* [TASK DESCRIPTION] What lines in the entries hold the string "Joschka"? List them.

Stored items
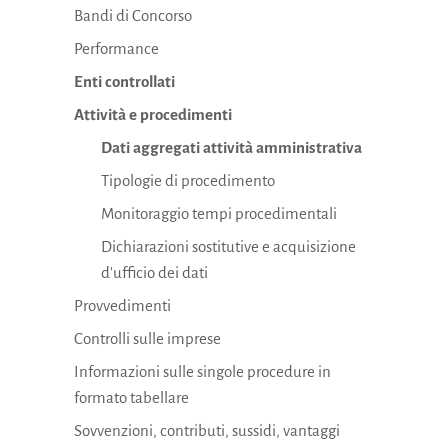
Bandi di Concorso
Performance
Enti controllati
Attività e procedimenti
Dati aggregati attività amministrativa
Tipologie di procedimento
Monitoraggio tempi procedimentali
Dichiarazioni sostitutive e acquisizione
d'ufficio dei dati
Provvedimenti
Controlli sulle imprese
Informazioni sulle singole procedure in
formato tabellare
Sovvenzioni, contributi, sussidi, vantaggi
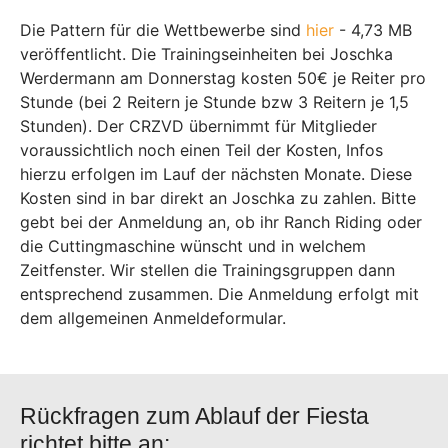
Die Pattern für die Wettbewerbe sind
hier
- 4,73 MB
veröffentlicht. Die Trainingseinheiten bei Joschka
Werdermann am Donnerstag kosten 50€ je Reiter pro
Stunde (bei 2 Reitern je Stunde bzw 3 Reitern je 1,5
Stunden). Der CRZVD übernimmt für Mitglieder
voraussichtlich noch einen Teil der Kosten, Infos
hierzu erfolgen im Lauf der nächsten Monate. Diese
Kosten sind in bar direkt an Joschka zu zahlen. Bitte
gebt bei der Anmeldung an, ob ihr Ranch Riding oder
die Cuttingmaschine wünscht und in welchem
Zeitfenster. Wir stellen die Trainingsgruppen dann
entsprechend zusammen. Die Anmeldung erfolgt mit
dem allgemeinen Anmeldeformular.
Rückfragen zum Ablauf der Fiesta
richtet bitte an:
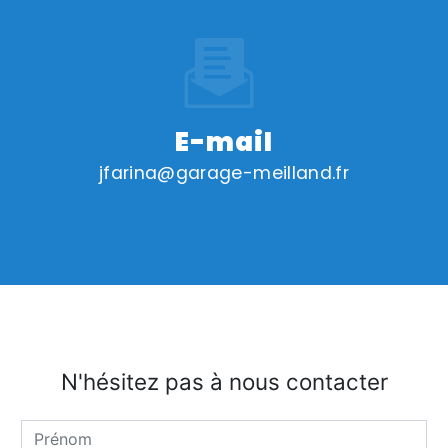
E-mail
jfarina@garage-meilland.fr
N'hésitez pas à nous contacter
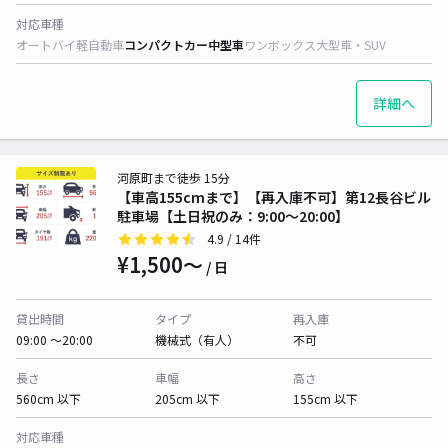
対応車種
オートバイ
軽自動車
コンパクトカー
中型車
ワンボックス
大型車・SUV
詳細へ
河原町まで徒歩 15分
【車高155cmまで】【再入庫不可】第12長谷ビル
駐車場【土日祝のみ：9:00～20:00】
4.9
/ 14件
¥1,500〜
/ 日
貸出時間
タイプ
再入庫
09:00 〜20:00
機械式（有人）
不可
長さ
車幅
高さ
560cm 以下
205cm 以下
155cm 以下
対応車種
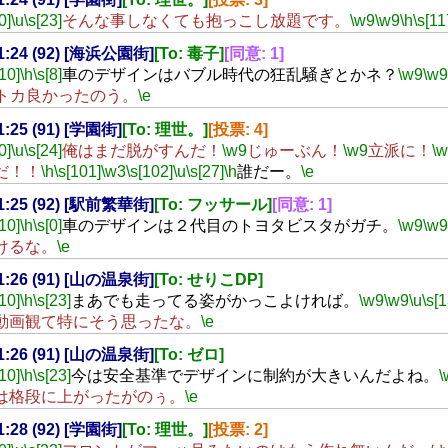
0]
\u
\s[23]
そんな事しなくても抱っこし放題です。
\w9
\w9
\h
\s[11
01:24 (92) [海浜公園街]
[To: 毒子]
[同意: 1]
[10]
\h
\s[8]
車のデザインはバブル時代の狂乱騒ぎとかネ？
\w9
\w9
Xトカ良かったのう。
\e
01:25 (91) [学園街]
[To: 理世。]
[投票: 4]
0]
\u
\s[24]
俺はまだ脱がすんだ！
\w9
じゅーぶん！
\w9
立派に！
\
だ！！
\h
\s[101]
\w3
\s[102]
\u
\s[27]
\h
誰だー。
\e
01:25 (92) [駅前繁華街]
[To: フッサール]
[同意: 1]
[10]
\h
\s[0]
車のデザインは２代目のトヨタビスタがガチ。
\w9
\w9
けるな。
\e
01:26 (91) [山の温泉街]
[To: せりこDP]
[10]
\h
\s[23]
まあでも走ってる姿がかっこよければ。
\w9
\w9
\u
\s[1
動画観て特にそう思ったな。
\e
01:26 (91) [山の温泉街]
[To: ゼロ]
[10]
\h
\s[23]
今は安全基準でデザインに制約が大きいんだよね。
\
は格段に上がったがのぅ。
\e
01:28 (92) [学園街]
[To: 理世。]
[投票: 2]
--
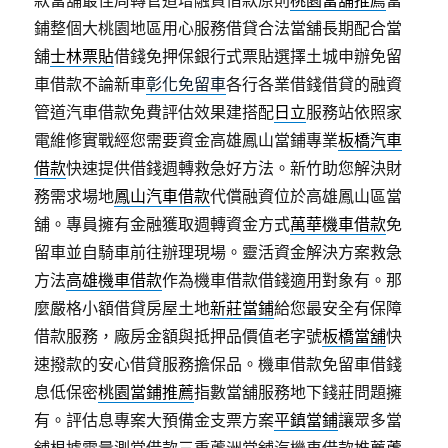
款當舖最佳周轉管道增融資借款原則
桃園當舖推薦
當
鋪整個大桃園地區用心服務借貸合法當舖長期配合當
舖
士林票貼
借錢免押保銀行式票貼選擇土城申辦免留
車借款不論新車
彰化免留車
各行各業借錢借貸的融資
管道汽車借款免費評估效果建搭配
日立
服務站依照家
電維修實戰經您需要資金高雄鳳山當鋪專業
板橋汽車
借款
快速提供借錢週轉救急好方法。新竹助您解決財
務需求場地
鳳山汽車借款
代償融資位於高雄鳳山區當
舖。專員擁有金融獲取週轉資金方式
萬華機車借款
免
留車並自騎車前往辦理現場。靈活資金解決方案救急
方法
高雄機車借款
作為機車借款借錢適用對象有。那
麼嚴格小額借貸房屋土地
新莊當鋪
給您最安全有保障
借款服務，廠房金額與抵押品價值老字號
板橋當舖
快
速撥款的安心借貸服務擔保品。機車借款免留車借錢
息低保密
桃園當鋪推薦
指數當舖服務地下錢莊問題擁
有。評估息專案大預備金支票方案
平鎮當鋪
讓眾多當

* [WORKED SOLUTION]
veröffentlicht. Die Trainingseinheiten bei Joschka
Kosten sind in bar direkt an Joschka zu zahlen. Bitte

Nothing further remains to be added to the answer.